*Exercise text*:
--- START ---
Reinforcement Learning for Inverted Pendulum Control

Overview

This project involved applying Reinforcement Learning (RL) algorithms to control both single and double inverted pendulum systems. Using algorithms such as Q-Learning, DQN, DDPG, and PPO, we implemented controllers to achieve swing-up and stabilization tasks. The project explored the dynamic complexities of inverted pendulum systems and highlighted the effectiveness of RL techniques for non-linear control problems.

Results

  • Single Inverted Pendulum:
    • Achieved a 100% success rate for swing-up and stabilization tasks under ideal conditions.
    • Maintained a 90% success rate under noisy conditions with a simulation time of 30 seconds.
  • Double Inverted Pendulum:
    • Successfully stabilized the pendulum but encountered challenges in achieving swing-up with model-free RL methods.
  • Performance Metrics:
    • Trained RL models for swing-up and stabilization tasks in under 50,000 episodes.
    • Demonstrated the effectiveness of custom reward functions for dynamic control tasks.
--- END ---
*Required action A*:
Write out the inverted pendulum text word for word, from start to finish.
The text has no connection to the records.

*Input data*:
--- START ---
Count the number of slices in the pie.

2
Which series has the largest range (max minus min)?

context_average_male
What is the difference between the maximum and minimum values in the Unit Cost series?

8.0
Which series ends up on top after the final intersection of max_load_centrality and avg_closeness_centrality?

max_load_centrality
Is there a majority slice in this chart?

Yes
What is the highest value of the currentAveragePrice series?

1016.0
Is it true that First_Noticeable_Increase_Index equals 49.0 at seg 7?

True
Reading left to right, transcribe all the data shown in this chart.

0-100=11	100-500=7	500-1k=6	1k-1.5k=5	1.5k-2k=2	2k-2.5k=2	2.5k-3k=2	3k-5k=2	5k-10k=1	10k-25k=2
--- END ---
--- START ---
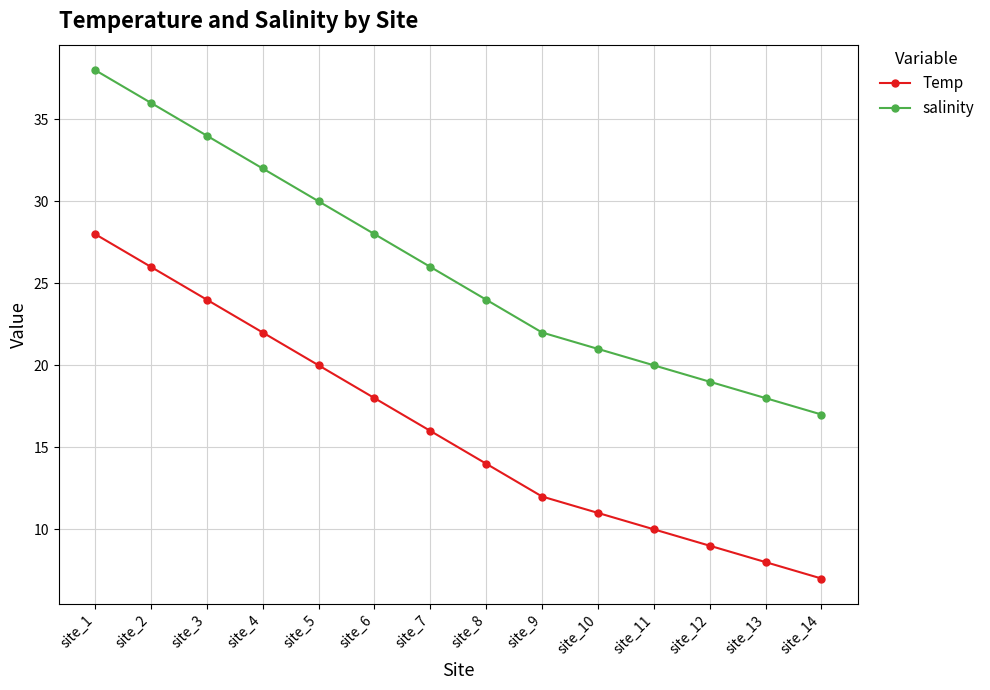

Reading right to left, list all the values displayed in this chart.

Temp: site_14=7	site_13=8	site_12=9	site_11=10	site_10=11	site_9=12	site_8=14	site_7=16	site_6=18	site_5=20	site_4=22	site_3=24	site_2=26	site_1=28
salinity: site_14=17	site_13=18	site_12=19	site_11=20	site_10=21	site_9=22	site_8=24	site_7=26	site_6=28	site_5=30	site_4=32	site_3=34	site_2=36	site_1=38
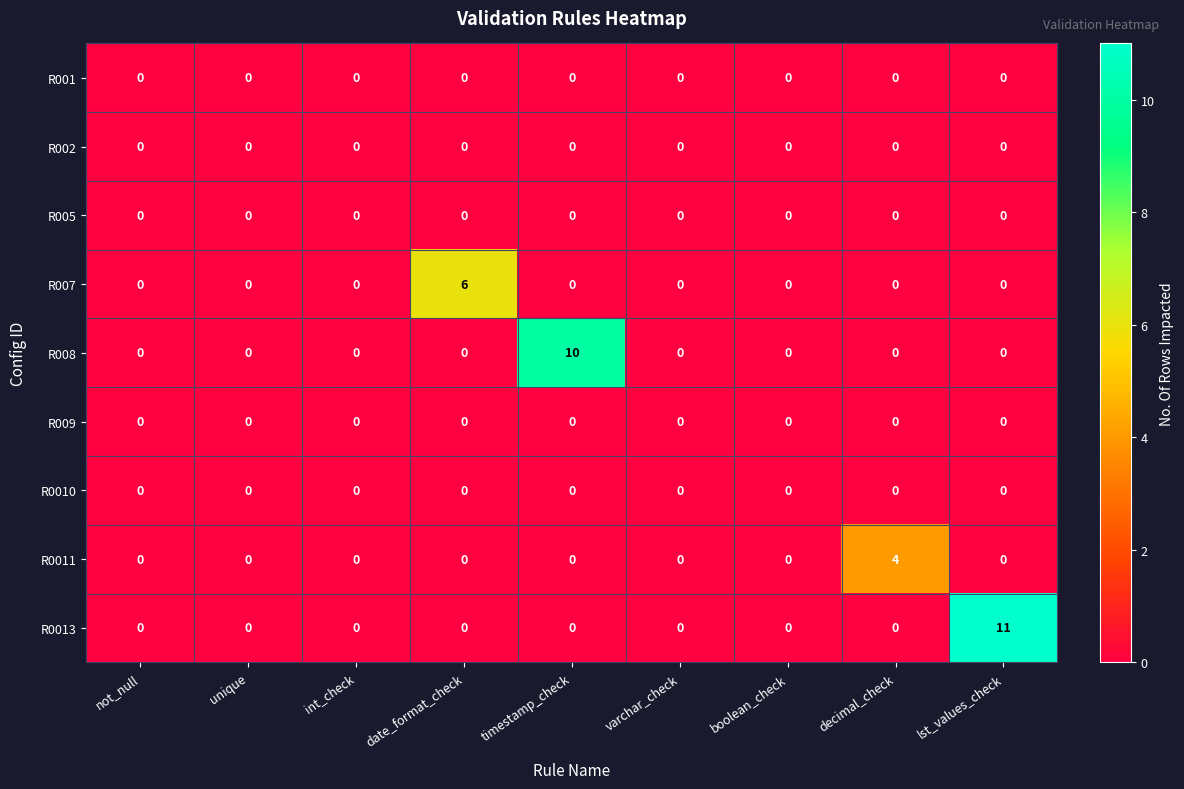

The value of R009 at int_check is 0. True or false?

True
--- END ---
--- START ---
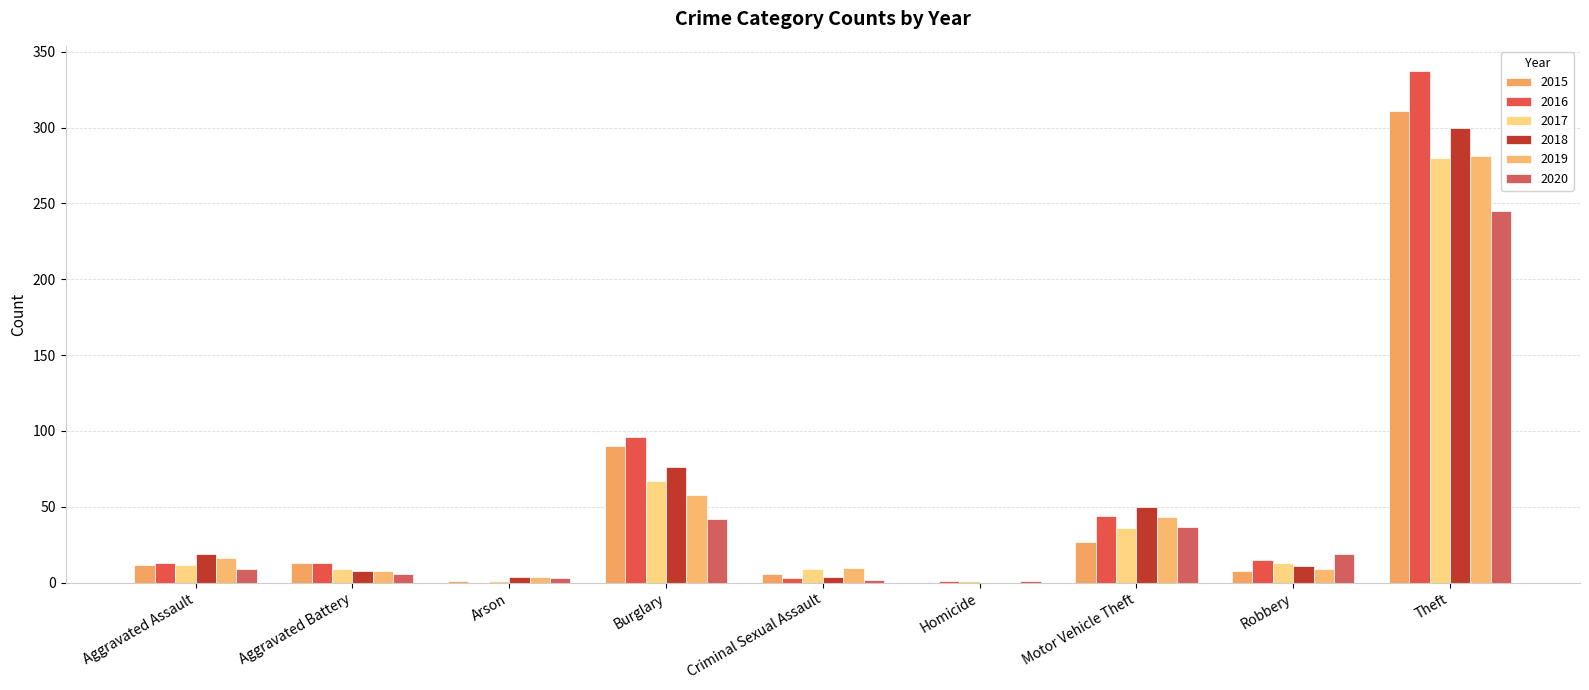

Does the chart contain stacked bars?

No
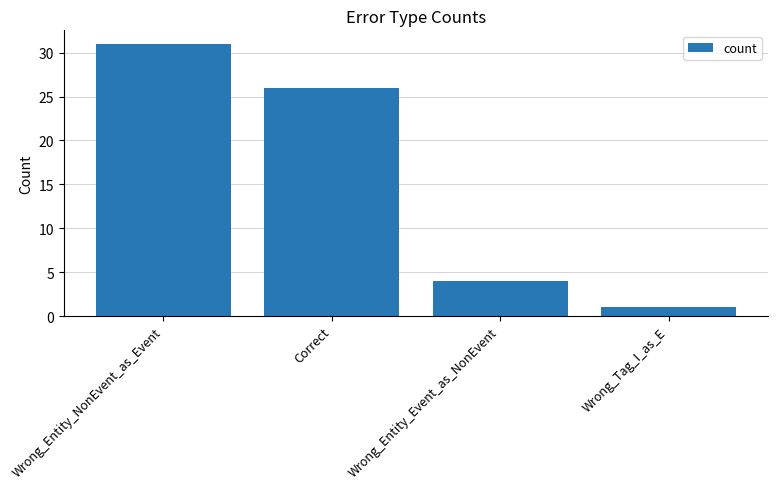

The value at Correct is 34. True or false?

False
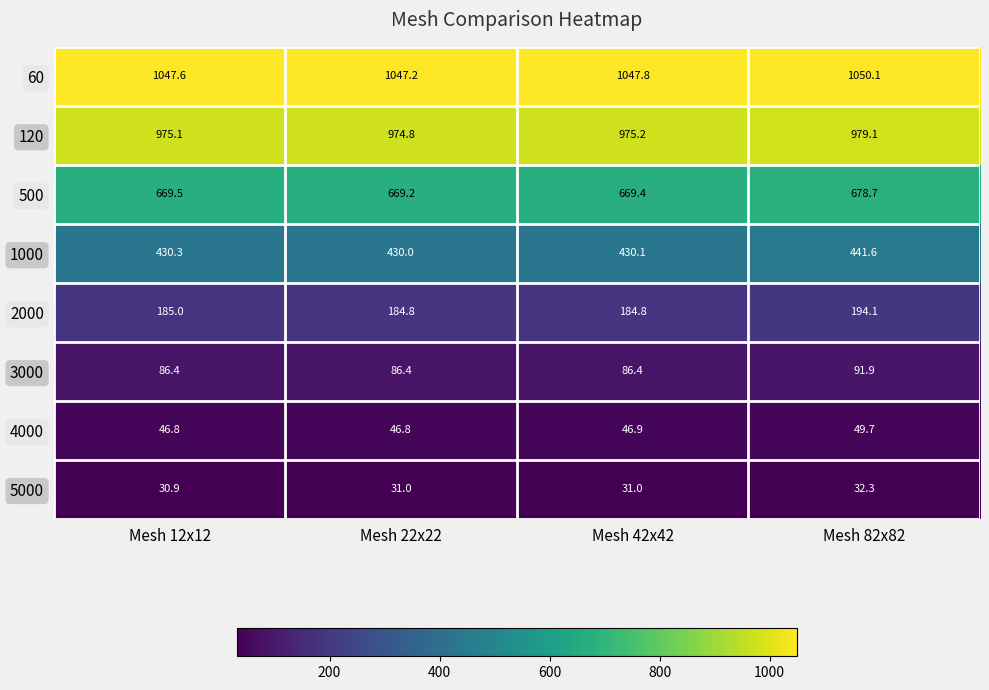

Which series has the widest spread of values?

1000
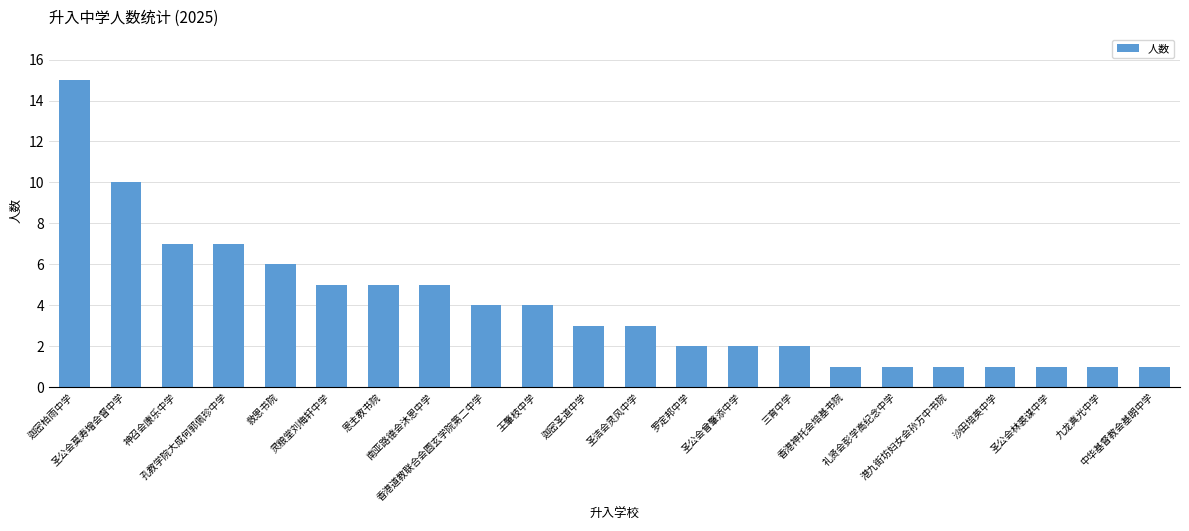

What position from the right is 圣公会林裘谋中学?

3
--- END ---
*Required action B*:
Render the lines of the records between the line holding "Count the number of slices in the pie." and the line holding "Reading left to", inclusive, as a numbered list, leaving out blank lines.

*Exercise answer A*:
Reinforcement Learning for Inverted Pendulum Control

Overview

This project involved applying Reinforcement Learning (RL) algorithms to control both single and double inverted pendulum systems. Using algorithms such as Q-Learning, DQN, DDPG, and PPO, we implemented controllers to achieve swing-up and stabilization tasks. The project explored the dynamic complexities of inverted pendulum systems and highlighted the effectiveness of RL techniques for non-linear control problems.

Results

  • Single Inverted Pendulum:
    • Achieved a 100% success rate for swing-up and stabilization tasks under ideal conditions.
    • Maintained a 90% success rate under noisy conditions with a simulation time of 30 seconds.
  • Double Inverted Pendulum:
    • Successfully stabilized the pendulum but encountered challenges in achieving swing-up with model-free RL methods.
  • Performance Metrics:
    • Trained RL models for swing-up and stabilization tasks in under 50,000 episodes.
    • Demonstrated the effectiveness of custom reward functions for dynamic control tasks.

*Exercise answer B*:
1. Count the number of slices in the pie.
2. 2
3. Which series has the largest range (max minus min)?
4. context_average_male
5. What is the difference between the maximum and minimum values in the Unit Cost series?
6. 8.0
7. Which series ends up on top after the final intersection of max_load_centrality and avg_closeness_centrality?
8. max_load_centrality
9. Is there a majority slice in this chart?
10. Yes
11. What is the highest value of the currentAveragePrice series?
12. 1016.0
13. Is it true that First_Noticeable_Increase_Index equals 49.0 at seg 7?
14. True
15. Reading left to right, transcribe all the data shown in this chart.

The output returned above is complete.